Testo fornito:

+++

Dal Guerin Sportivo del 10 – 16 novembre 1982

INTERVISTA CONTENUTA NEL "DOSSIER TRIVENETO – ASSI DI FUORI"

JOSE' GUIMARAES DIRCEU

VERONA - José Guimaraes Dirceu è già un personaggio, a Verona. AI termine di ogni allenamento lo aspettano in molti, chi per l'autografo, chi per la stretta di mano, chi soltanto per apprezzare il suo simpatico modo di parlare: un misto di brasiliano, spagnolo e italiano. E Dirceu dà retta a tutti, fa il compagnone, distribuisce pacche sulle spalle e sorrisi, è capace di cambiare i suoi programmi cento volte, lasciandosi trascinare a destra e a sinistra per le vie del centro. Insomma un personaggio, che nonostante le iniziali polemiche e le fredde critiche, è riuscito a mantenere una serenità e una sicurezza rare.

- Come ti devo chiamare: José, Guimaraes o Dirceu?

"Dirceu, solo Dirceu. Anche mia moglie Vania mi chiama così. E mio figlio ha il mio stesso identico nome, perché è nato il 15 giugno come me. Quell'anno, nel '78, io ero impegnato coi mondiali e così ho saputo della sua nascita dalla televisione. Ho fatto due gol al Perù quel giorno, tanto ero contento!"

- E tu che tipo eri da bambino?

"Avevo sempre in mente il pallone. Mio padre era il mio maggiore estimatore, e mi accompagnava dappertutto. Pensa che non fumava né beveva per potermi comprare le scarpe da calcio. Mia madre era meno entusiasta di questa passione, perché le rompevo continuamente i vetri delle finestre. Non smettevo di palleggiare nemmeno a casa".

I primi calci li ha dunque dati a Curitiba, nel sud del Brasile; poi ha trascorso otto anni a Rio de Janeiro ed infine è espatriato, prima in Messico, poi in Spagna, ora in Italia.

- Una carriera, la tua, ricca di soddisfazioni, di successi: la consiglieresti anche a tuo figlio?

"No, per lui è diverso: non ha bisogno di uscire dalla povertà, dall'anonimato, dunque non sentirà le spinte che ho sentito io che mi hanno fatto accettare un modo di vita così duro e regolato. E poi è una carriera difficile, solo il dieci per cento dei calciatori vivono bene e sono famosi. Gli altri o per sfortuna, o per incidenti non riescono a emergere".

+++

Dati forniti:
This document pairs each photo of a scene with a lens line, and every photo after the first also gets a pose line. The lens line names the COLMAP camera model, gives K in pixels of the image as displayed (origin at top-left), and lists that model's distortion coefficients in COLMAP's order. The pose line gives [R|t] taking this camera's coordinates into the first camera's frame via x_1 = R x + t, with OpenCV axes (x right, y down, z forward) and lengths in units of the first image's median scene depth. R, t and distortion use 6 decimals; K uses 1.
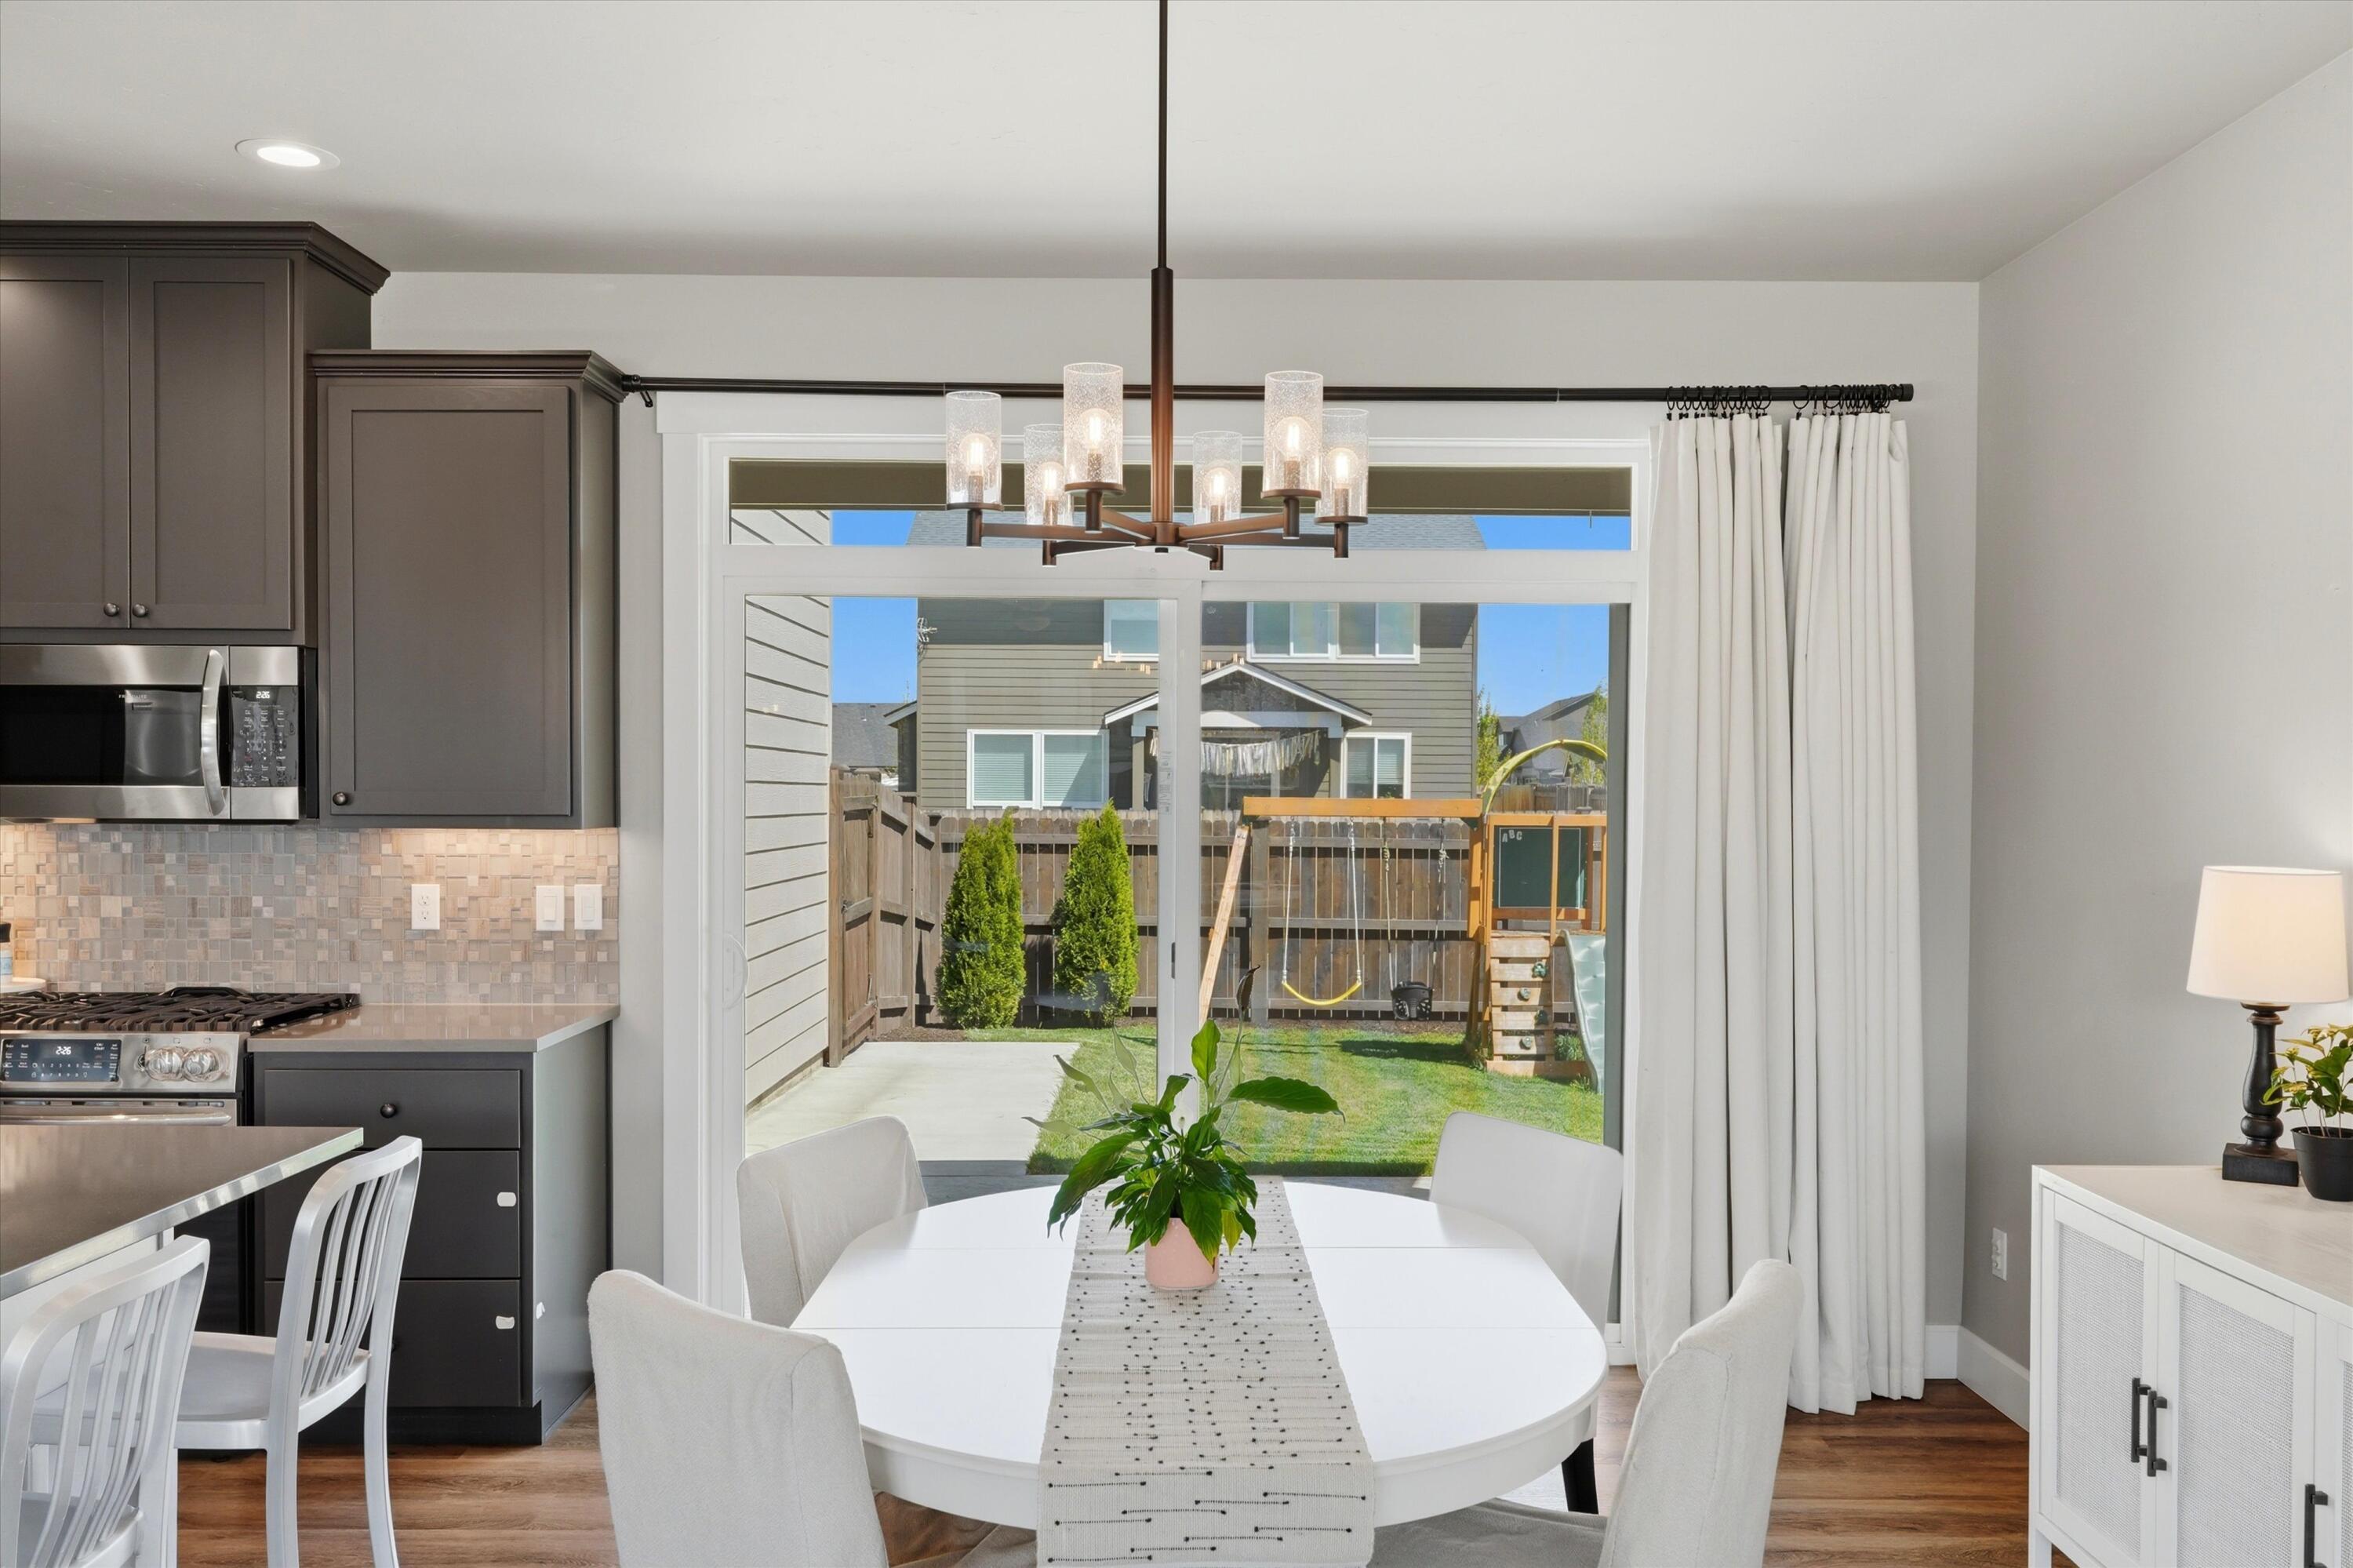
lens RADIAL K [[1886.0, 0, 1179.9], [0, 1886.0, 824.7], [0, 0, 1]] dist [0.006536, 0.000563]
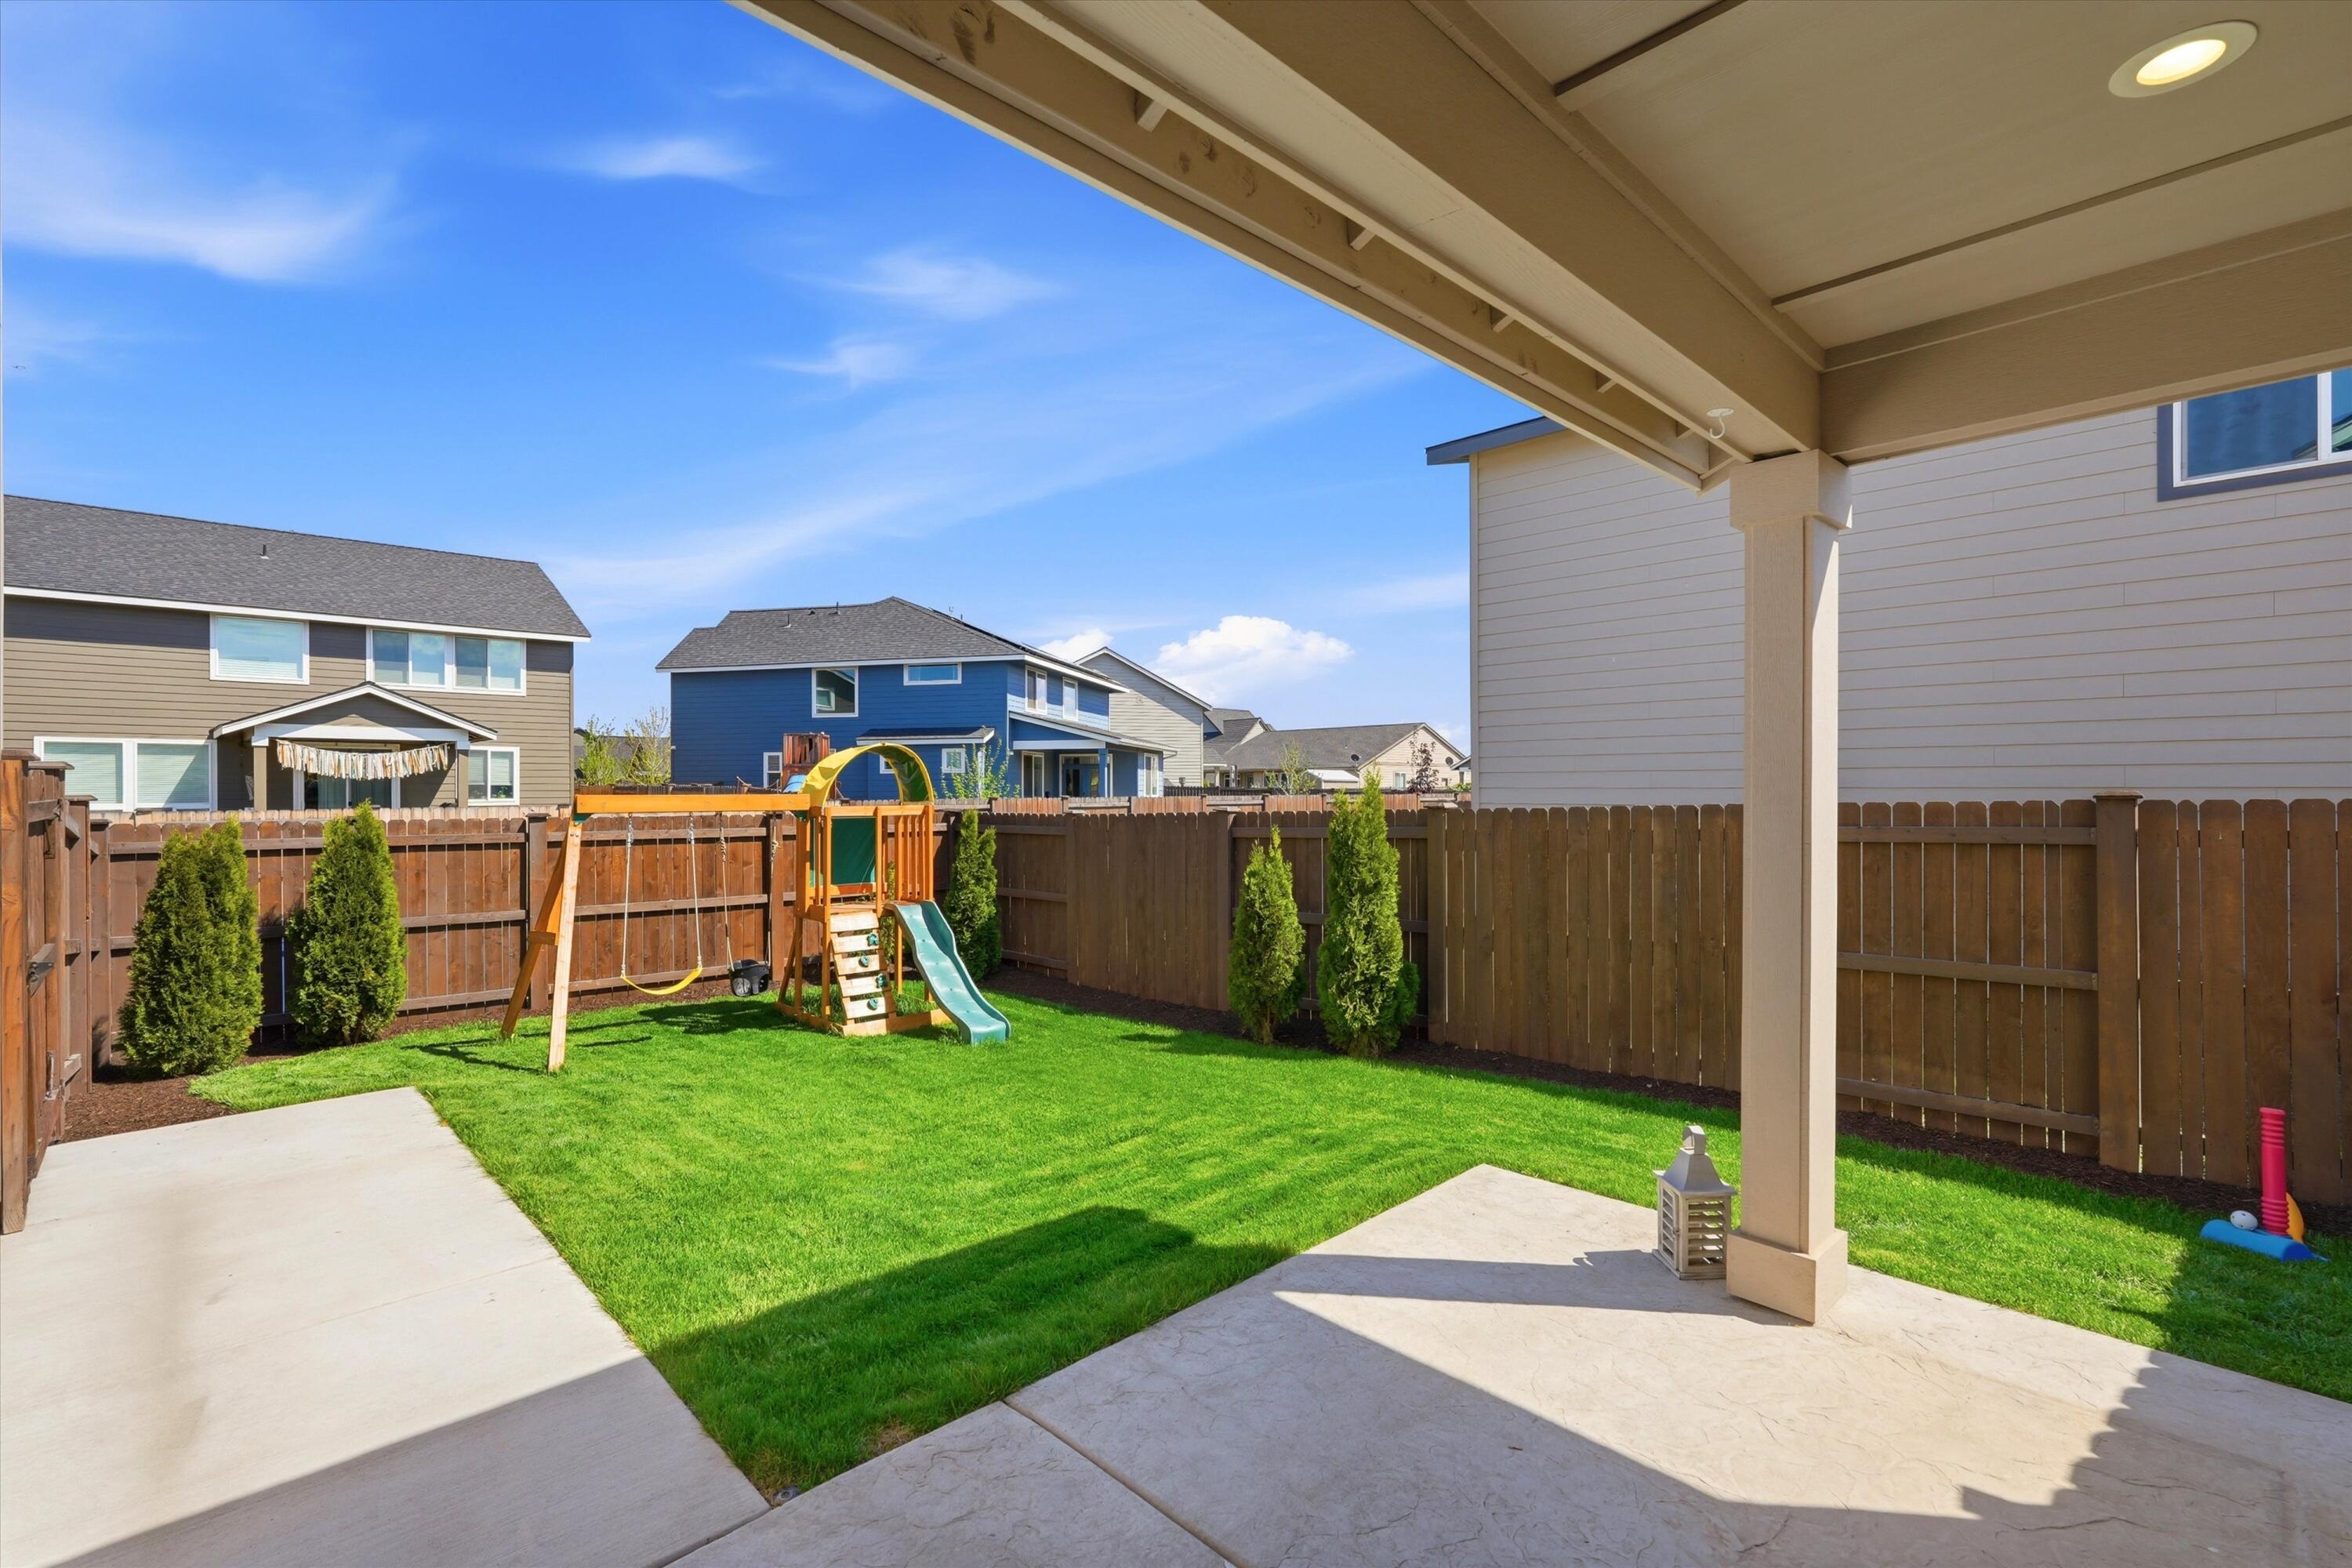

+++

Domande sul testo:
(1) Nell'intervista a Dirceu, quali luoghi del suo percorso elenca la frase che inizia con "I primi calci"? Riportali nell'ordine in cui compaiono.
(2) Ricopia alla lettera tutto il passo dell'intervista a Dirceu che va da "- E tu che tipo" giù fino a "ora in Italia.".

Soluzioni dell'esercizio:
(1) Curitiba, Rio de Janeiro, Messico, Spagna, Italia

(2)
- E tu che tipo eri da bambino?

"Avevo sempre in mente il pallone. Mio padre era il mio maggiore estimatore, e mi accompagnava dappertutto. Pensa che non fumava né beveva per potermi comprare le scarpe da calcio. Mia madre era meno entusiasta di questa passione, perché le rompevo continuamente i vetri delle finestre. Non smettevo di palleggiare nemmeno a casa".

I primi calci li ha dunque dati a Curitiba, nel sud del Brasile; poi ha trascorso otto anni a Rio de Janeiro ed infine è espatriato, prima in Messico, poi in Spagna, ora in Italia.